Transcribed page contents
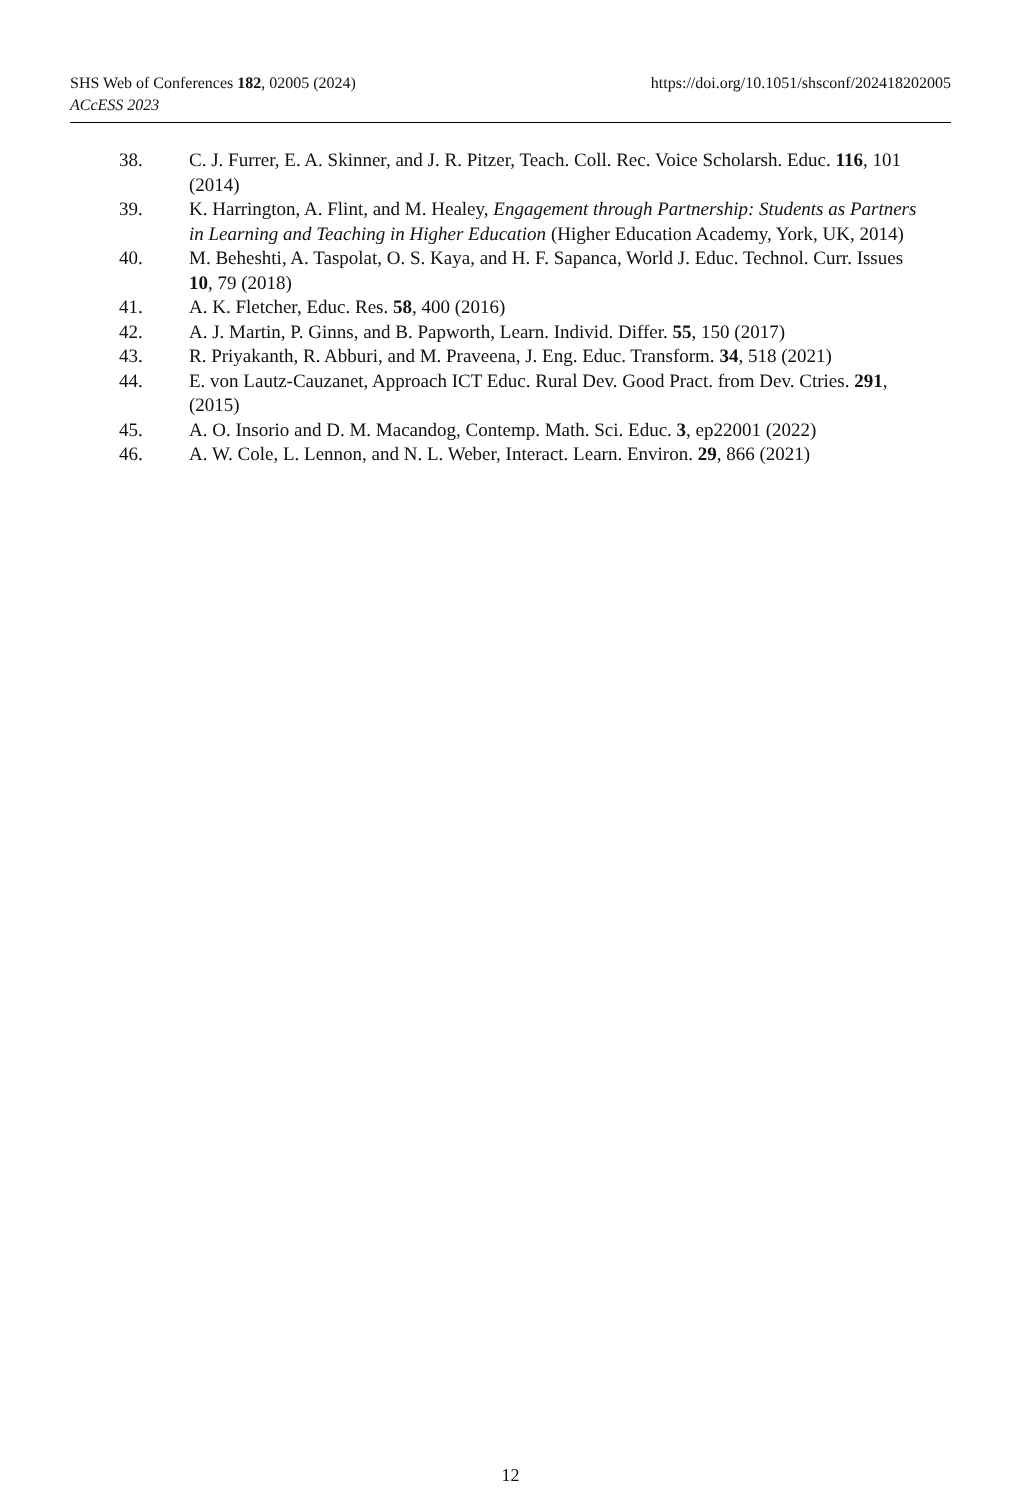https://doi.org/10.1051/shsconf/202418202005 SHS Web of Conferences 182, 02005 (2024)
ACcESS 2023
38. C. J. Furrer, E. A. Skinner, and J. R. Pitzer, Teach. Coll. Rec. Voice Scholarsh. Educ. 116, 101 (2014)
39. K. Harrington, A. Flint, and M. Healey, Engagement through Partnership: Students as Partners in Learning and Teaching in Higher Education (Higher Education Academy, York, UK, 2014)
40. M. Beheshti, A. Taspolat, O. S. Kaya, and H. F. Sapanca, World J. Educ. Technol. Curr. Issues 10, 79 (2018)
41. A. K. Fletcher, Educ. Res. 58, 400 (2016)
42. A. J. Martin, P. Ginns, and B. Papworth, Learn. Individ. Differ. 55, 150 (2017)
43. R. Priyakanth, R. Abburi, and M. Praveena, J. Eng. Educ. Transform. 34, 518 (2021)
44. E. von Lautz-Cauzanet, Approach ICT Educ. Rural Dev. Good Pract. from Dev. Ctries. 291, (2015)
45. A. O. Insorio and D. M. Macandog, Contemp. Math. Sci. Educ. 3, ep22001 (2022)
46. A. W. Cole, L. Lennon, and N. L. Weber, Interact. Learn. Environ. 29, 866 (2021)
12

TASK REQUIREMENTS: Among the entries above, locate the lines containing "41. A. K. Fletcher, Educ. Res. 58, 400 (2016)" and "43. R. Priyakanth, R.", and transcribe exactly those two lines and all lines between.

RESPONSE BELOW:
41. A. K. Fletcher, Educ. Res. 58, 400 (2016)
42. A. J. Martin, P. Ginns, and B. Papworth, Learn. Individ. Differ. 55, 150 (2017)
43. R. Priyakanth, R. Abburi, and M. Praveena, J. Eng. Educ. Transform. 34, 518 (2021)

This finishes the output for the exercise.